12 Lies You Need To Stop Believing About Pubic Hair

Pubes! You’ve got ‘em. Maybe you love them, you hate them, or you’re indifferent. There are so many different ways to manage (and celebrate) pubes and none of them are wrong, so you do you. Just don’t go around believing these completely false myths about them.

Your hair and pubes are the same color.
No, the carpet doesn’t always match the drapes. It may sometimes but it doesn’t have to. Who knows where this myth came from, but I’ve seen it used when talking about red headed women. They’re just wrong, though, because one hair color doesn’t mean the same pubic hair color. The same goes for arm hair color, which you know can be different from hair color.

Hair grows indefinitely. 
This is just totally silly. Have you heard of or seen a woman with her pube hairs down to her ankles? It just doesn’t happen. Rather, the hair stops growing at some point. Women’s Health asked an expert who found that it “generally stops between .5 and two inches.” It will even shed and regrow at this point. So, no worries. There’ll be no Godzilla pubes today.

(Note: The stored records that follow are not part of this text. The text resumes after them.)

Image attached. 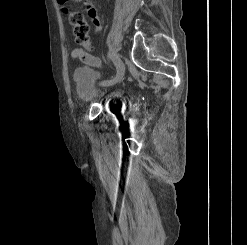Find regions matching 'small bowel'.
<instances>
[{
    "mask_svg": "<svg viewBox=\"0 0 247 245\" xmlns=\"http://www.w3.org/2000/svg\"><path fill=\"white\" fill-rule=\"evenodd\" d=\"M58 3L60 5H65L67 3L68 0H57ZM75 2H81L83 1V3L86 6V12L89 16V18L91 19L93 25H94V32L96 34L100 33L101 29H102V24H101V20L98 16V13L95 9V7L90 3L89 0H74ZM63 11L65 13H69V9L64 7ZM71 57L75 60H79L84 64L90 65V66H94L97 67L100 65V59L95 57L94 55H92L90 52L85 51L81 48H75L71 51Z\"/></svg>",
    "mask_w": 247,
    "mask_h": 245,
    "instance_id": "1",
    "label": "small bowel"
}]
</instances>
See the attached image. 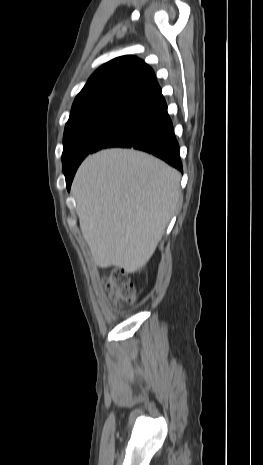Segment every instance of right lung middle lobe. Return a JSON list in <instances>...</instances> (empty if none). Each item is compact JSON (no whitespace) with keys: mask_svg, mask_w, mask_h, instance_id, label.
Returning a JSON list of instances; mask_svg holds the SVG:
<instances>
[{"mask_svg":"<svg viewBox=\"0 0 263 465\" xmlns=\"http://www.w3.org/2000/svg\"><path fill=\"white\" fill-rule=\"evenodd\" d=\"M137 101L128 98H106L71 110L63 136L62 164L65 176L78 168L100 138Z\"/></svg>","mask_w":263,"mask_h":465,"instance_id":"right-lung-middle-lobe-1","label":"right lung middle lobe"}]
</instances>
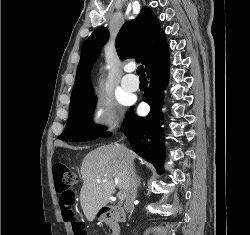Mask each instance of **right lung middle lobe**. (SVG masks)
Here are the masks:
<instances>
[{
	"instance_id": "obj_1",
	"label": "right lung middle lobe",
	"mask_w": 250,
	"mask_h": 235,
	"mask_svg": "<svg viewBox=\"0 0 250 235\" xmlns=\"http://www.w3.org/2000/svg\"><path fill=\"white\" fill-rule=\"evenodd\" d=\"M95 103L93 90L72 100L66 129L58 138L64 141L84 142L102 136L105 129L92 122Z\"/></svg>"
}]
</instances>
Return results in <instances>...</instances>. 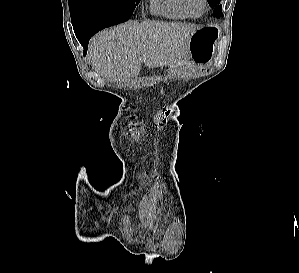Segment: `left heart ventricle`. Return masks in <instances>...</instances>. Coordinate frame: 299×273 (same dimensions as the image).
<instances>
[{
  "mask_svg": "<svg viewBox=\"0 0 299 273\" xmlns=\"http://www.w3.org/2000/svg\"><path fill=\"white\" fill-rule=\"evenodd\" d=\"M188 6L190 11L195 15H198L203 11L202 0H188Z\"/></svg>",
  "mask_w": 299,
  "mask_h": 273,
  "instance_id": "obj_1",
  "label": "left heart ventricle"
}]
</instances>
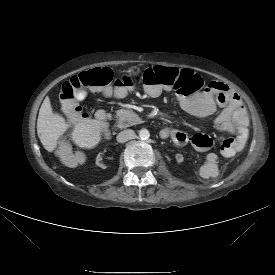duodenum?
Here are the masks:
<instances>
[{
  "instance_id": "obj_1",
  "label": "duodenum",
  "mask_w": 275,
  "mask_h": 275,
  "mask_svg": "<svg viewBox=\"0 0 275 275\" xmlns=\"http://www.w3.org/2000/svg\"><path fill=\"white\" fill-rule=\"evenodd\" d=\"M69 115L72 116L73 114L69 113ZM96 117L98 120H101V121L109 119V116L107 115V113L104 110L97 111ZM160 133L166 135L167 130L162 129Z\"/></svg>"
}]
</instances>
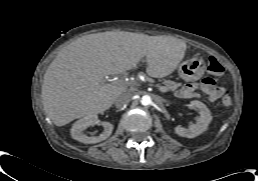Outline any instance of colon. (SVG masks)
Returning a JSON list of instances; mask_svg holds the SVG:
<instances>
[{
  "mask_svg": "<svg viewBox=\"0 0 258 181\" xmlns=\"http://www.w3.org/2000/svg\"><path fill=\"white\" fill-rule=\"evenodd\" d=\"M207 69L210 73L214 75H222L224 73L223 66L215 58L208 59ZM223 94L224 96L222 98V104L225 107H229L232 104V98L230 96V93L227 89H224Z\"/></svg>",
  "mask_w": 258,
  "mask_h": 181,
  "instance_id": "colon-1",
  "label": "colon"
}]
</instances>
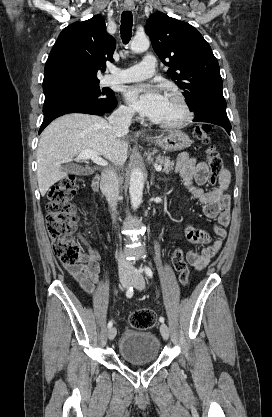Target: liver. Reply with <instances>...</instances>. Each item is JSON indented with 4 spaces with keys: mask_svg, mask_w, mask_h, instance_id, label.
I'll list each match as a JSON object with an SVG mask.
<instances>
[{
    "mask_svg": "<svg viewBox=\"0 0 272 417\" xmlns=\"http://www.w3.org/2000/svg\"><path fill=\"white\" fill-rule=\"evenodd\" d=\"M126 136L127 132L95 115L69 114L53 121L42 132L37 148L41 195L67 175L62 164L84 150L96 151L114 165H123L128 150Z\"/></svg>",
    "mask_w": 272,
    "mask_h": 417,
    "instance_id": "liver-1",
    "label": "liver"
}]
</instances>
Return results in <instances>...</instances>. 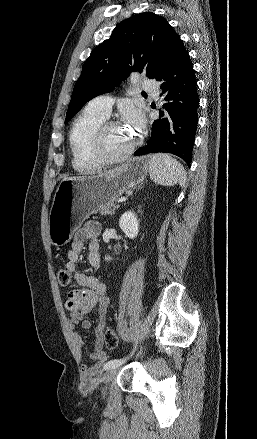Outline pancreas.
<instances>
[{
	"instance_id": "obj_1",
	"label": "pancreas",
	"mask_w": 257,
	"mask_h": 439,
	"mask_svg": "<svg viewBox=\"0 0 257 439\" xmlns=\"http://www.w3.org/2000/svg\"><path fill=\"white\" fill-rule=\"evenodd\" d=\"M119 208V205L115 202V200H111L105 204H102L97 211H99L102 215L114 214L115 211Z\"/></svg>"
}]
</instances>
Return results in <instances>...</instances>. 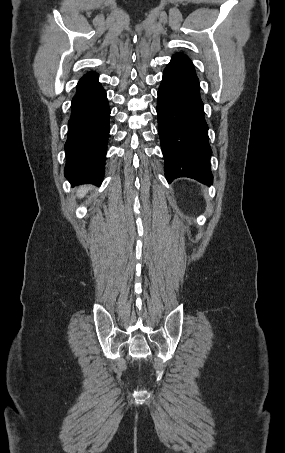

Pubic hair protects against STDs. 
Oh man, I hope this isn’t a widespread myth otherwise we’re going to have some serious spreading of STDs. Some people believe that the skin to skin contact is what passes STDs, but do we need to go over basic sex education? This is not the case. Pubic hair just isn’t sufficient to prevent the spread—please use condoms and other precautions.

Guys hate pubic hair.
Fun fact: “Pubes also act as a trap for pheromones, those extraordinarily powerful, sexually stimulating scents – making you smell more sexually attractive.” That’s just one perk of having hair: it captures men. Further, men don’t hate pubic hair. If you find one that can’t handle your pubes, you’ve found yourself a little boy—kick him to the curb.

Having pubic hair is dirty.
Actually, pubic hair produces a good smell if anything—remember those pheromones that we were talking about? Also, Rebel Circus said that “There is yet to surface any real, science-backed evidence that proves a hairless vagina is a healthier one.” I’ll stick with science on this one.

Fully grown is only for wild feminists.
I am feminist hear me roar. I have hairy pits, legs, and definitely a hairy vagina. Eyeroll. The point of feminism is that you have a choice in matters like this without judgment. It doesn’t necessarily mean that every feminist is going to choose to keep herself hairy; she just knows the option is there if she ever wants it.

Women who have it are prudes.
On the other end of the spectrum, there’s the idea that women who have a full bush are prudes. It takes a lot of energy to maintain a shaved crotch and women who don’t are assumed to not care about how sexually attractive they are. Though this insinuates that less pubic hair is equal to more attractiveness and we’ve already established that this isn’t true.

Thick hair means fertility.
This must be some age-old myth because it’s just ridiculous. I mean I know that primally we’re always looking for reasons to mate with someone, but a big bush doesn’t actually mean anything. It’s certainly not an indicator that a woman is more fertile. So, don’t go equating thick pubic hair to a better chance at babies.

It makes sex less enjoyable.
I guess this one is all about preference and opinion. If you feel that pubic hair gets in the way, go ahead and shave it off. No biggie. Though for the most part pubic hair doesn’t have much of an impact on how enjoyable sex is. For some people, it may even make sex more enjoyable. According to sexMD, “At the bottom of each little hair follicle, there is a nerve ending. When you brush across each hair, it sends a little sensation down the shaft to that nerve ending.” So, pubic hair could potentially make sex more intense.

Some people’s skin is too sensitive to shave. 
It’s not that anyone, in particular, has too sensitive of skin. It’s that they need to shave the right way with the proper creams and technique. There’s a certain way to shave or wax pubic hair and if you don’t do it that way you’re prone to cuts, bumps, and infections. According to Women’s Health, the best way to shave is to invest in a good razor, prepare the area, apply shaving cream, shave smart, and immediately wash the area.

It’s itchier. 
In the beginning, as you’re adjusting to having a bush, you may be a bit itchy. Once it’s grown in, however, you’ll be just fine. Actually, shaving can cause more itching due to things like razor burn. Shaving also causes your hair to grow back a bit coarser and sharper, leaving room for discomfort. However, you want to keep your bush is totally up to you, just know that grown out isn’t itchy.